Efeitos funcionais e sistêmicos do pós-operatório recente de cirurgia bariátrica: treinamento físico com eletroestimulação de corpo inteiro como estratégia de reabilitação precoce
Resumo
Obesity is a chronic inflammation and multifactorial disease associated with comorbidities
and has reached alarming epidemic proportions worldwide. Bariatric surgery (BS) has been
considered the most effective treatment, being Roux-en-Y gastric bypass the most prevalent
approach. The surgical procedure associated with physical inactivity and restrictive
hypocaloric dietary in the postoperative (PO) period decrease weight loss, also followed by
muscle mass loss and, consequently lower functional and aerobic capacity, affecting muscle
quality. In this context, being important to understand the mediate consequences of surgery
as well as to promote early rehabilitation strategies, we proposed the accomplishment of two
studies. The first one, a prospective and observational study, entitled “Impact of bariatric
surgery on submaximal exercise testing in morbid obese patients” aimed to evaluate the
mediate effects of bariatric surgery by means of body composition with bioimpedance and
functional capacity applying the 6-minute walking test (6MWT) before and early after
hospital discharge. Thirty-nine morbid obese who underwent RYGB were included. In our
findings, impairments on aerobic and functional capacity with significant reduction of
distance walked in the 6MWT as well as cardiometabolic and pulmonary variables and
significant decline in all body composition measures, emphasizing the crucial loss of muscle
mass in one week post-BS. Thereafter, due to negative consequences of BS, the study II, a
randomized triple blind controlled trial, entitled “Whole-body electrical stimulation as a
strategy to improve functional capacity and preserver lean mass after bariatric surgery: a
randomized triple-blind controlled trial was developed.
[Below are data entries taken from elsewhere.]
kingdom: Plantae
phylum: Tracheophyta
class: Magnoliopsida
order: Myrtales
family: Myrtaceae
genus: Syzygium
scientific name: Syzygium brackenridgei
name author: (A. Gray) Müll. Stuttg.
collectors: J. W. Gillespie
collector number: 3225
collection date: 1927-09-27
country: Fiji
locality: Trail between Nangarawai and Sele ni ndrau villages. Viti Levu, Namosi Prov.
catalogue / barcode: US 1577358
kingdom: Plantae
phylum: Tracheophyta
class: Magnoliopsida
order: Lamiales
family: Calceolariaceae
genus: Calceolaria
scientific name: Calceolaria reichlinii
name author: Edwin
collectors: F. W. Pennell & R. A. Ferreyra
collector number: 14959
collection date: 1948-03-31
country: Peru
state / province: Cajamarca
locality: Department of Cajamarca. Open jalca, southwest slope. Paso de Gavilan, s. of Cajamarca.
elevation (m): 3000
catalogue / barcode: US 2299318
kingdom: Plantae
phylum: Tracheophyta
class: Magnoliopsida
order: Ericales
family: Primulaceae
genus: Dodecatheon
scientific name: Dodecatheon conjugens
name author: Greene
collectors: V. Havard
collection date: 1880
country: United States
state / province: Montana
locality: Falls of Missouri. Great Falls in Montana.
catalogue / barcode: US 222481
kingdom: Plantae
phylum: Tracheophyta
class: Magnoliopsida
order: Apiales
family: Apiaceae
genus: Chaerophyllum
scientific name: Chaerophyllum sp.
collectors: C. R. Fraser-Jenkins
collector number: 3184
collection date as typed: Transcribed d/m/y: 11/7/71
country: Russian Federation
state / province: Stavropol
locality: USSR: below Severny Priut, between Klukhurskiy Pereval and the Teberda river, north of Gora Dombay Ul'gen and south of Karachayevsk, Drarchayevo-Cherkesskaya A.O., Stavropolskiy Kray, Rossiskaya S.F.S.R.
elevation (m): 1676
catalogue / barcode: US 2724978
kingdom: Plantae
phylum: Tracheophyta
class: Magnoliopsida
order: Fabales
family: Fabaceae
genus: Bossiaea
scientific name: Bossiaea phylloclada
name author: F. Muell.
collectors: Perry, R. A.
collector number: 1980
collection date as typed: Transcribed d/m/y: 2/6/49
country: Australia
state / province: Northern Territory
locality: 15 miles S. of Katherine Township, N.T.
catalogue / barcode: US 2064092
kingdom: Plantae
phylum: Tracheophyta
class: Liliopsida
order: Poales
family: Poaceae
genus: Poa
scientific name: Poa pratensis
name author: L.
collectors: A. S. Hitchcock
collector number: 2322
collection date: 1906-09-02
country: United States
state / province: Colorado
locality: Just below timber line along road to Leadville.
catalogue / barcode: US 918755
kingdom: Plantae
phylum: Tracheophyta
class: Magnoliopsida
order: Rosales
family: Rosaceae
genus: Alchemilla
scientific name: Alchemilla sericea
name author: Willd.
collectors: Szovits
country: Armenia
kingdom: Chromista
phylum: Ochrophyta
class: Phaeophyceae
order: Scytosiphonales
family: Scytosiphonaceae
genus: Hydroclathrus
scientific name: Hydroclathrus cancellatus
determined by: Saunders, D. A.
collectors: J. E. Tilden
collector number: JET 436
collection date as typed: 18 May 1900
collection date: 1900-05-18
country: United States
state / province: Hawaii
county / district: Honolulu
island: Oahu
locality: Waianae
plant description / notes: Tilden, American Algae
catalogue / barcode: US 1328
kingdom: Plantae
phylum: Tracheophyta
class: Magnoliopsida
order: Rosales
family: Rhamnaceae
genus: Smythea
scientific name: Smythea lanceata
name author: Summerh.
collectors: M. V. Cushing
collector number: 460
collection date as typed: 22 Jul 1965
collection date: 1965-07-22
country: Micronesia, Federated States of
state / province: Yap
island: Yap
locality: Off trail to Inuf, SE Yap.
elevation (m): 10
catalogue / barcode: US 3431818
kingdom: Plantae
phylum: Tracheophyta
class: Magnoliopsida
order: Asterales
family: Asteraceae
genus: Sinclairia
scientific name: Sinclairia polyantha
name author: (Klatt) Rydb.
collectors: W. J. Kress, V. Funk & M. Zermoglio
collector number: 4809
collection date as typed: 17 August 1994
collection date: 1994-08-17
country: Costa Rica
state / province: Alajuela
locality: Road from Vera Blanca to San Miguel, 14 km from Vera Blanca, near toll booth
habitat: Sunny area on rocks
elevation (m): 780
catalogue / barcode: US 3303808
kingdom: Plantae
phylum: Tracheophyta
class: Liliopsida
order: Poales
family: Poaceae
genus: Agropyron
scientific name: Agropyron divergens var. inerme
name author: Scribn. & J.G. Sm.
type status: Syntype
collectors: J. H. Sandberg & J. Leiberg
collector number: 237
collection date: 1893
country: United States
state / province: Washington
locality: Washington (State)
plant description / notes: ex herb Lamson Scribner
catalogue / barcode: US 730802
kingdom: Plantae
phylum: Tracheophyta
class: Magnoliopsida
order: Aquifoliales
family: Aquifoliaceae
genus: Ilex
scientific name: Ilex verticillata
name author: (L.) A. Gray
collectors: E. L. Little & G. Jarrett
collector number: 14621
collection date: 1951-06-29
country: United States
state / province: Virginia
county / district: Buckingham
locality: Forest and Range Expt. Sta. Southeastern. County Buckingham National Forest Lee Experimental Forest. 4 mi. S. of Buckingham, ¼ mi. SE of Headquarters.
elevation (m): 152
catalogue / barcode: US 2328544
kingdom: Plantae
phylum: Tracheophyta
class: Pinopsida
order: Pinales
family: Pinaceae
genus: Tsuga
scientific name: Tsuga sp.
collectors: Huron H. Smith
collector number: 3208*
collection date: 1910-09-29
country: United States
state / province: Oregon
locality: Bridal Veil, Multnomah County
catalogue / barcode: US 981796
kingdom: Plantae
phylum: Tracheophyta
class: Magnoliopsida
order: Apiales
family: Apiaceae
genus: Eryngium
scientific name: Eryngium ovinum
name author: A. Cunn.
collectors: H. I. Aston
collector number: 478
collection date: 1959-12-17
Thirty-five obese, aged between 18
and 45 years old, were submitted to RYGB. The preoperative assessments consisted of
maximal and submaximal exercise testing, body composition analysis, blood collection and
quadriceps strength and endurance test. The PO evaluation, performed between two days to
one week after discharge, was carried out with measurements of body composition and
6MWT and after completion of intervention protocol, all preoperative evaluations were
repeated. In the intervention protocol, randomized subjects performed electromyostimulation
group (WB-EMSG, n=17) or control group (ShamG, n=18). The protocol consisted of 10-14
dynamic exercises, with no load, 5 days per week, for a total of 30 sessions. Both groups
wore WB-EMS vests, which only WB-EMSG underwent an electrical stimulation protocol
(Endurance: 85Hz, 350ms, 6s of strain, 4f of rest; Strength: 30Hz, 350ms, 4s of strain, 10
ABSTRACT
seconds of rest, with bipolar electrical pulse). After intervention, subjects were reevaluated
and ShamG performed same protocol with switched off current. The main findings of the
present study were: 1) both intervention protocols demonstrated favorable outcomes on
functional capacity performance but only WB-EMSG reached important amelioration of the
same measures when compared to preoperative baseline, followed by decreased blood
pressure, leg fatigue and dyspnea during recovery; 2) both groups demonstrated similar
improvements in body composition parameters; 3) WB-EMS avoided greater loss of muscle
strength and endurance following the intervention; a significant decline in muscle
performance and important increase in muscle fatigue was only apparent in the ShamG; and
4) WB-EMSG was not superior to exercise training alone in improving biochemical
parameters but did lead to a significant increase in adiponectin. In conclusion, the mediate
PO is associated with reduction of body composition, especially lean mass and impairments
on functional capacity, highlighting the importance of early evaluation and intervention
rehabilitation. Additionally, a 6-week WB-EMS program associated with dynamic exercises
in post-BS patients improved functional capacity, preserved muscle strength and endurance,
with maintenance of muscle fatigue. However, WB-EMS was not able to enhance the effects
of body weight reductions acutely following BS. Our results are important to show the
feasibility of applying early rehabilitation protocols in morbidly obese patients after BS, and
that WB-EMS may potentiate the positive effects of an exercise training program, being well
tolerated and promoting adherence among post-BS patients.